Relevant Courses: here is where you list the courses that would make them think you are knowledgeable and technically competent in the areas of their interest for this job (e.g. in this case, skills and training in such things as marketing, business practices, sustainability and the internet)

Relevant Internship(s): any internship that is relevant

Relevant Projects: if you did any academic projects that are relevant this is a category you should include

Awards: if you received awards at your college that are significant

Certifications: this is a new category that you can list (after you have included everything related to your college) if you have any relevant certifications (e.g. Certified Public Accountant or LEED Certification)
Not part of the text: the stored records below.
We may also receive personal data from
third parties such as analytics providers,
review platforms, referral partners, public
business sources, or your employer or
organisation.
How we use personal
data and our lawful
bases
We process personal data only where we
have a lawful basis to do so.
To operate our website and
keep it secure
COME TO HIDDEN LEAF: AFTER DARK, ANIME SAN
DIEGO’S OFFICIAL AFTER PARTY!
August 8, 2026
Volunteer Experience: if you did volunteer work that is directly relevant (e.g. Habitat for Humanity); otherwise, if you volunteered at the hospital, for example, you can include this after “Work Experience”
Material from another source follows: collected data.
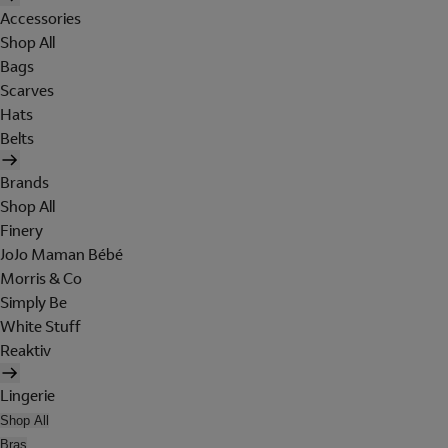
Accessories
Shop All
Bags
Scarves
Hats
Belts
Brands
Shop All
Finery
JoJo Maman Bébé
Morris & Co
Simply Be
White Stuff
Reaktiv
Lingerie
Shop All
Bras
Work Experience: now you can include your jobs after you have focused on the more relevant items

Case #2 Resume Category Order for Work Experience Focus – if your Work Experience is more significant (relevant to the job requirements) than your Education: here is a list of the order of the categories you might use if you have considerable work experience that is directly applicable to the job you are applying for

Professional Summary: here is where you can summarize your professional self, emphasizing how you fit the kind of person (i.e. “Green Internet Marketing Specialist”) they are looking for

Relevant Skills: here is where you can match your skills specifically to the job

Professional Experience: normally, you list paid and possibly, unpaid work experience in chronological order (most recent listed first) but you want to try to start with the most impressive jobs, i.e. jobs that show that you are qualified for this specific position; if you have held a similar position or one where you have worked in the same field or kind of organization or used the same skills (e.g. marketing or internet marketing) or have training or knowledge that is relevant (e.g. organic agriculture or sustainability), then it would make sense to highlight that job(s) and provide ample detail of what you did and your achievements to demonstrate you can do great things for your prospective employer

Volunteer Experience: employers are interested in whether you can do a job, not necessarily whether or not you were paid to do the job; so here is the place to list any volunteer experience that will make an employer think you are most qualified person for the job

Other Categories: start with the most significant first and list in declining order of importance/relevance; see Case #1 for examples

Education: see Education example under Case #1

General Career Recommendations

Be Dynamic!  (not just passive) Be Proactive!  (not just reactive) Create your Career and your Future!

Many new degree holders and professionals post their resume on jobs boards and wait passively to be called by recruiters and employers.  This may work for some.  But if you want to be in control of your career and your future where you play the leading role in creating a life that is suits you, that is rich, meaningful and rewarding for you, you will want to take the initiate in networking, researching and pursuing those situations that match your profile of skills and interests - doing what you love with the people you want to work with and serve, in the environment where you want to be.